There are signs of traders positioning ahead of January, which is generally a stronger month for gold due to purchases for China’s Lunar New Year. However, the current environment makes it difficult for gold to accomplish significant upward movement, given its relative overextension relative to Treasury yields and the dollar.
This cautious attitude has made investors in exchange-traded funds (ETFs) hesitant to put more money into this surge. While Friday’s (November 17, 2023) close above $2,000 an ounce has improved market confidence, a sustained return of investors is required before talk of all-time highs can resume.
ETFs added 58,863 troy ounces of gold to their holdings in the recent trading session, totaling net sales of 7.13 million ounces for the year. Based on the previous spot price, these acquisitions were worth $117.8 million. Despite these new additions, total gold held by ETFs has fallen 7.6% this year to 86.6 million ounces. Gold has risen 9.7% this year to $2,000.82 per ounce, with a 0.4% increase in the most recent session.

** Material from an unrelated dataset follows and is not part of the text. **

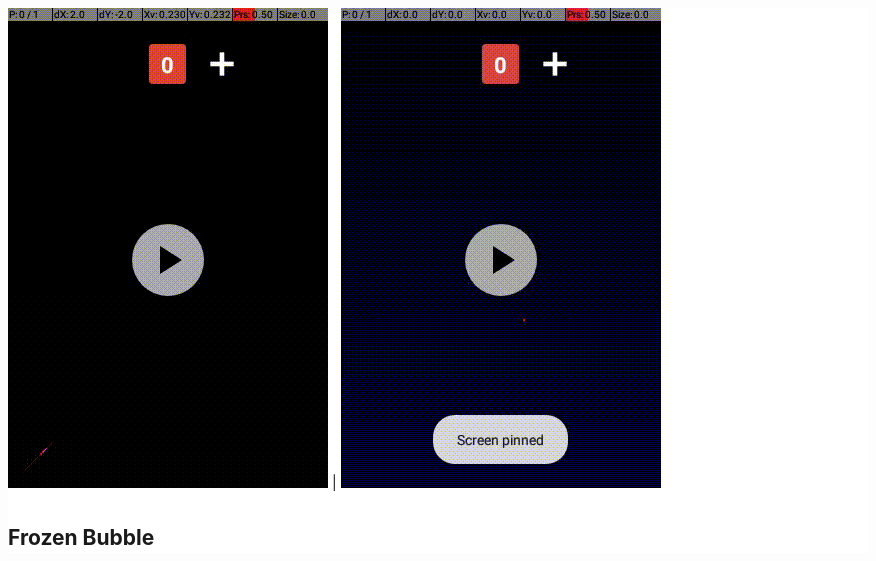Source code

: ![Screenshot of 'systemui_egg_land_default'](images/systemui_egg_land_default.gif) | ![Screenshot of 'systemui_egg_land_half_speed'](images/systemui_egg_land_half_speed.gif)

## Frozen Bubble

The largest precious-metals ETF, State Street’s SPDR Gold Shares, saw little adjustments in its holdings during the recent session. The fund’s stability shows the cautious stance taken in light of recent market swings, with a total of 28.4 million ounces valued at $56.8 billion in the fund.
Furthermore, ETFs added 401,174 troy ounces of silver to their holdings in the past trading session, bringing the year’s net sales to 40.2 million ounces.